▸ **PROBLEM DETAILS**: Could you count the lines in the listing that include the word "badge"? Give only the number.
+++ EXERCISE INPUTS
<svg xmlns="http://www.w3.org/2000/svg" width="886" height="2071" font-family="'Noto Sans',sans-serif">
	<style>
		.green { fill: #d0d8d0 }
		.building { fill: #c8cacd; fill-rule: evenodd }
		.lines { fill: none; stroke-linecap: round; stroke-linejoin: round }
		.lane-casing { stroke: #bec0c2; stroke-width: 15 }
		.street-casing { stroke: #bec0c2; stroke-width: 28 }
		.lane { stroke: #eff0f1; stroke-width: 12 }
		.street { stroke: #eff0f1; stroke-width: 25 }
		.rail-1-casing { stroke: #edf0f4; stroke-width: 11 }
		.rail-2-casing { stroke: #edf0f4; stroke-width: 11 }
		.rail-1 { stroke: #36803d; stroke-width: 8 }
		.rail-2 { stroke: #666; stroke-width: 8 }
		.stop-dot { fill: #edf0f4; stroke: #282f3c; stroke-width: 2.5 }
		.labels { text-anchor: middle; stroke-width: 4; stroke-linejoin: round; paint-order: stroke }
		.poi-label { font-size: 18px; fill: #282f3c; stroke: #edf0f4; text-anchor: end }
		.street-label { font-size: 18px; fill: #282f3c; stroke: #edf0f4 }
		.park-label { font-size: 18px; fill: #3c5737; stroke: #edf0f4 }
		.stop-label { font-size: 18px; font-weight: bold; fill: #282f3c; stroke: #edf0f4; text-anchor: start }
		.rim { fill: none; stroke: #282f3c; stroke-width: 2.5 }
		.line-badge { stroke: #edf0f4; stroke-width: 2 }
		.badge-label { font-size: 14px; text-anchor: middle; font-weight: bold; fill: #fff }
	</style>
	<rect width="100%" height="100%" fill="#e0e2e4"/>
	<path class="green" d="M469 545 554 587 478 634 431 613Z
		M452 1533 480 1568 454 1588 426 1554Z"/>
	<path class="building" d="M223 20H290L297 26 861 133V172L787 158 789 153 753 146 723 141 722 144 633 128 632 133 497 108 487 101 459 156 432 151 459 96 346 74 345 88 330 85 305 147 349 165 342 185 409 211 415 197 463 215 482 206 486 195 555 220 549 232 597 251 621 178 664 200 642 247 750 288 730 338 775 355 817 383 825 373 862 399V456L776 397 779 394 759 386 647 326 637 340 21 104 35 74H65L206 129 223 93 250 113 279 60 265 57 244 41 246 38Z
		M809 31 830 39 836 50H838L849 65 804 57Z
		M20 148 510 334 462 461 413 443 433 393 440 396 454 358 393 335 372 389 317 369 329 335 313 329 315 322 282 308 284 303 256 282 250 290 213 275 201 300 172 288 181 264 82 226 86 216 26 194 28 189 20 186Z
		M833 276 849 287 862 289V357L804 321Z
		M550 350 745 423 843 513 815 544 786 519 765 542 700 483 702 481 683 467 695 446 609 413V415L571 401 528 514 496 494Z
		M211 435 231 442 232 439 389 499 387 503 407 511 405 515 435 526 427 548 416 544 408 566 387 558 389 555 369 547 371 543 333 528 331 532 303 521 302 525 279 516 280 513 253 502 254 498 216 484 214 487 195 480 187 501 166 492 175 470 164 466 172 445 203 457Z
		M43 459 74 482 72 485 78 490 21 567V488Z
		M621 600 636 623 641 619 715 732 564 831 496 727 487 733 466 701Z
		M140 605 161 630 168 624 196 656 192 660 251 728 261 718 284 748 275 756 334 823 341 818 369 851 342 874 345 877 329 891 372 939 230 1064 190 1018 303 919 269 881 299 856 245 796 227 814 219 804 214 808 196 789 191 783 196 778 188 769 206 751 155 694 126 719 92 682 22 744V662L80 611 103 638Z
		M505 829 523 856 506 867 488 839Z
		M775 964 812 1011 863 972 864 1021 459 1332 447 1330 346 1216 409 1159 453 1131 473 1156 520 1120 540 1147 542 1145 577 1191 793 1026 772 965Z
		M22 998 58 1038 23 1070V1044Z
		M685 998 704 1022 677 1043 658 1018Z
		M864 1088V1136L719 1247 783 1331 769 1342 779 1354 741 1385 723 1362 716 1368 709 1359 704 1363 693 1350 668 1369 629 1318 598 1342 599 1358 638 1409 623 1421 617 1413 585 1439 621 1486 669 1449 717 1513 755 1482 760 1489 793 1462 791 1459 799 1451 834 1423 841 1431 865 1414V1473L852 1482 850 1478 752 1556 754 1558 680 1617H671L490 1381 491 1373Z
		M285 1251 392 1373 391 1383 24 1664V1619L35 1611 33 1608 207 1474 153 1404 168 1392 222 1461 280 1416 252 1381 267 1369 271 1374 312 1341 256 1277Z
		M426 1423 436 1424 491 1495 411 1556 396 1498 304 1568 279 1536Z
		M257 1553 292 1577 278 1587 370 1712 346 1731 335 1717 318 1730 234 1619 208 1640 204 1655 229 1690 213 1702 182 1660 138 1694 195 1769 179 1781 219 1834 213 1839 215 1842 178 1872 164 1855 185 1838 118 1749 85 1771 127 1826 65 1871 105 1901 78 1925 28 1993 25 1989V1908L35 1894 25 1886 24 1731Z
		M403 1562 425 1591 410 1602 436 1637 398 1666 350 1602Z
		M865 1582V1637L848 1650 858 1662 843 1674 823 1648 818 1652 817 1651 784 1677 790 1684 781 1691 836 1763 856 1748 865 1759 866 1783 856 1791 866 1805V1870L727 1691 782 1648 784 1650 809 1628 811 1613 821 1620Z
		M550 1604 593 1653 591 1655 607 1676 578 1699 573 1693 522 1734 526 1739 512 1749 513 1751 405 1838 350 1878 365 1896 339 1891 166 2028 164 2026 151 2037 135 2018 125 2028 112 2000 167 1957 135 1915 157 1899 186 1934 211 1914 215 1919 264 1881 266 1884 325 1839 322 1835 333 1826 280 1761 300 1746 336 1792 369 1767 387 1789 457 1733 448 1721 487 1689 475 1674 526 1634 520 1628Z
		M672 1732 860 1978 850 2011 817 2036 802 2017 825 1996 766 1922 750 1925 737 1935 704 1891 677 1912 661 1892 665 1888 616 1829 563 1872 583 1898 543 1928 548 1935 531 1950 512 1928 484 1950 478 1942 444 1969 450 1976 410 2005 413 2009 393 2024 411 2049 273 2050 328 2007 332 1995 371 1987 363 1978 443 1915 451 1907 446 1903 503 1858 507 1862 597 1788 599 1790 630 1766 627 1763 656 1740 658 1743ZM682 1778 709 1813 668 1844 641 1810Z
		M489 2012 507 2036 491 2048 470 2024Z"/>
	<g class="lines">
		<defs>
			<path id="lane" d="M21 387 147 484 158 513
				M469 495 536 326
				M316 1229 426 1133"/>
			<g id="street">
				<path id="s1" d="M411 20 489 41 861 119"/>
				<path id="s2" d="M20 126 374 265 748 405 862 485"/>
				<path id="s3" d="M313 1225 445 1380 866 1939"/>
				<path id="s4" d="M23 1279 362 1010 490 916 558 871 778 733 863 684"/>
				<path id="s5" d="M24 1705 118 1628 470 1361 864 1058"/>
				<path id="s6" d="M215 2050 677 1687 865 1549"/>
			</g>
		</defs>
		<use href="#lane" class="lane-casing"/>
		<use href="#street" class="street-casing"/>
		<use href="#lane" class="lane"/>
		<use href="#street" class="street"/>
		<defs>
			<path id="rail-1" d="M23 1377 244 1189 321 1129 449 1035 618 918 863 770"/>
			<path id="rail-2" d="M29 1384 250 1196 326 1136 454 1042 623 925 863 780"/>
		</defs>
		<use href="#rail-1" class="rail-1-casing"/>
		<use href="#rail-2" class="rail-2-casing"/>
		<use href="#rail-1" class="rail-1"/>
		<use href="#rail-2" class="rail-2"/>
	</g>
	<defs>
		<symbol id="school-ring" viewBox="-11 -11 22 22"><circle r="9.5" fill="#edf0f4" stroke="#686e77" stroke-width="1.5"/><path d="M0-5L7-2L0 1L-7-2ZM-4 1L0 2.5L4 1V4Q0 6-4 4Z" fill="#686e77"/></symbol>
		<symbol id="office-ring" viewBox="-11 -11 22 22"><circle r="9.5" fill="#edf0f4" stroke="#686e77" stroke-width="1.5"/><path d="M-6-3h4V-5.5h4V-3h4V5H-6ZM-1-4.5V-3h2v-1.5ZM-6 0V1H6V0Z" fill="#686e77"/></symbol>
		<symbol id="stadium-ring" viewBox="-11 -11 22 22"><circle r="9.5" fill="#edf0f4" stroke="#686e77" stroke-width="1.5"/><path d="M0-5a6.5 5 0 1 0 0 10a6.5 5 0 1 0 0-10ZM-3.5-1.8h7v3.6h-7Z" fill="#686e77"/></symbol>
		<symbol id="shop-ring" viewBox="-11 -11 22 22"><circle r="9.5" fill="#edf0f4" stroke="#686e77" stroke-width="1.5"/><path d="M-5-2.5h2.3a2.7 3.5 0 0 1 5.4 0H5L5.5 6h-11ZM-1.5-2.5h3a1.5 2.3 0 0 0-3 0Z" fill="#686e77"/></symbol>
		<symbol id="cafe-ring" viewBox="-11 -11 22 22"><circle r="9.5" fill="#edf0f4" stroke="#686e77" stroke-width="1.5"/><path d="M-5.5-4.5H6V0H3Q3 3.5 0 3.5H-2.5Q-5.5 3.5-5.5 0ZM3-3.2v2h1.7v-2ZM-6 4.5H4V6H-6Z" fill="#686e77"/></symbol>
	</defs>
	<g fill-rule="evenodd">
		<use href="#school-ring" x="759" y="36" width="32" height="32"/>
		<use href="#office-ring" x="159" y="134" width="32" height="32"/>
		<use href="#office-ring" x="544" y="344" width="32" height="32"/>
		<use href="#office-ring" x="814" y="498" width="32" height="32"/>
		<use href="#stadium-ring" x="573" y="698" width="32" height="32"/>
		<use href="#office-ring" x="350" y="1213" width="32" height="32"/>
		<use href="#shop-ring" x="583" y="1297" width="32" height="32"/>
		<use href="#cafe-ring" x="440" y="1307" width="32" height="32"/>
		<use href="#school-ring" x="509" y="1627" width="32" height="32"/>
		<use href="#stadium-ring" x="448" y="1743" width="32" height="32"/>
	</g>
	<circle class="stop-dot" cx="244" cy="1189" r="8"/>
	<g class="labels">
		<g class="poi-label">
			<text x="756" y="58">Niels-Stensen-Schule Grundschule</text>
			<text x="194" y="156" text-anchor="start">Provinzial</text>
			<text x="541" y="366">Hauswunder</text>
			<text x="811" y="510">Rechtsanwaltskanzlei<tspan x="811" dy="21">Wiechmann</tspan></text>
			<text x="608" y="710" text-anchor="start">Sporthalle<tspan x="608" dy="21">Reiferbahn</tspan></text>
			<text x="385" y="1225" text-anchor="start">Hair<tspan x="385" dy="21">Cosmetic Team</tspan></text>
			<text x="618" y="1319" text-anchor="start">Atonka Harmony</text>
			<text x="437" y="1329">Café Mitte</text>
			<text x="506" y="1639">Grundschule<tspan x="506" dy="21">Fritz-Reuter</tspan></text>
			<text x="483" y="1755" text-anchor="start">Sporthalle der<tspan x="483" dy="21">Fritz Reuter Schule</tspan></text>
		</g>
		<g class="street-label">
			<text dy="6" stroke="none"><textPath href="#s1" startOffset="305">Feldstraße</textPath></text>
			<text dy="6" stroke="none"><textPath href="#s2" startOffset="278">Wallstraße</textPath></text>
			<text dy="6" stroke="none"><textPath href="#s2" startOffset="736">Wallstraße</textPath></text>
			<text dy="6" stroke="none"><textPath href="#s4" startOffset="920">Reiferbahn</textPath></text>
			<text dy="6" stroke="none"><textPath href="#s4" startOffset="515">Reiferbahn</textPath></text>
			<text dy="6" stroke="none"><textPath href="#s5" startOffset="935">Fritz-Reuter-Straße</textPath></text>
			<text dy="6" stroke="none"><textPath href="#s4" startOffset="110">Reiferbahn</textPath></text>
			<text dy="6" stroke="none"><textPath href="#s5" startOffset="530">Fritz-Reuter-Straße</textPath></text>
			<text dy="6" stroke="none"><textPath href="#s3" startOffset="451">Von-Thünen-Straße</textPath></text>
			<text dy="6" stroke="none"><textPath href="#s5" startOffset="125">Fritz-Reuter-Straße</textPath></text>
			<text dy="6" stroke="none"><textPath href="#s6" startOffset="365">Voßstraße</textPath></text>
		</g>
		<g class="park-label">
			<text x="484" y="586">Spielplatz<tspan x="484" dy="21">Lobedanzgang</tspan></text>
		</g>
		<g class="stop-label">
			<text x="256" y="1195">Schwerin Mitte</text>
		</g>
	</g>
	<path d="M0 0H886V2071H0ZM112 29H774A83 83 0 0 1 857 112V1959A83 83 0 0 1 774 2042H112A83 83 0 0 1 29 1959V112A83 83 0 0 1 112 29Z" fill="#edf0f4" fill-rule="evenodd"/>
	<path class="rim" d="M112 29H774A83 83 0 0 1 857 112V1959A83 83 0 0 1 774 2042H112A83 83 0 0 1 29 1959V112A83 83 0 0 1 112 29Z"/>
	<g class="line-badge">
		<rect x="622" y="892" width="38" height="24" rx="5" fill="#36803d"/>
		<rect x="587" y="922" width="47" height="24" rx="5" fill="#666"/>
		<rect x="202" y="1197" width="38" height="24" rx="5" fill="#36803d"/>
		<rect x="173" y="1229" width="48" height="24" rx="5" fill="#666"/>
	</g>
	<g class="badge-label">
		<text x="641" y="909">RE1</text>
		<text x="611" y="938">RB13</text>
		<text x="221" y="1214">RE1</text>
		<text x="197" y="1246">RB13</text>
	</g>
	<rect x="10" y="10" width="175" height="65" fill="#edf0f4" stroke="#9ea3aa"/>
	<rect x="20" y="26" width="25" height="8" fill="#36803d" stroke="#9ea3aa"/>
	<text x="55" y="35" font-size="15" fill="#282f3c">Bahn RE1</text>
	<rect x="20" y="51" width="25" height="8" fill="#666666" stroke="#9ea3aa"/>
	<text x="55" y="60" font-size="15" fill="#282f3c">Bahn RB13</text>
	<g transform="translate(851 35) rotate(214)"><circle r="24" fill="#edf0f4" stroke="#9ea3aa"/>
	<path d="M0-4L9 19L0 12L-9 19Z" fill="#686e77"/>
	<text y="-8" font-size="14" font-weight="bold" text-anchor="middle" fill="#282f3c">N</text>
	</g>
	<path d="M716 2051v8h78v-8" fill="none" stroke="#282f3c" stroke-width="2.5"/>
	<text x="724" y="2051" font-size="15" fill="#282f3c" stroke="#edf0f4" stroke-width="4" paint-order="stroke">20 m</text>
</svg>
++++++
▸ **TASK RESULT**: 4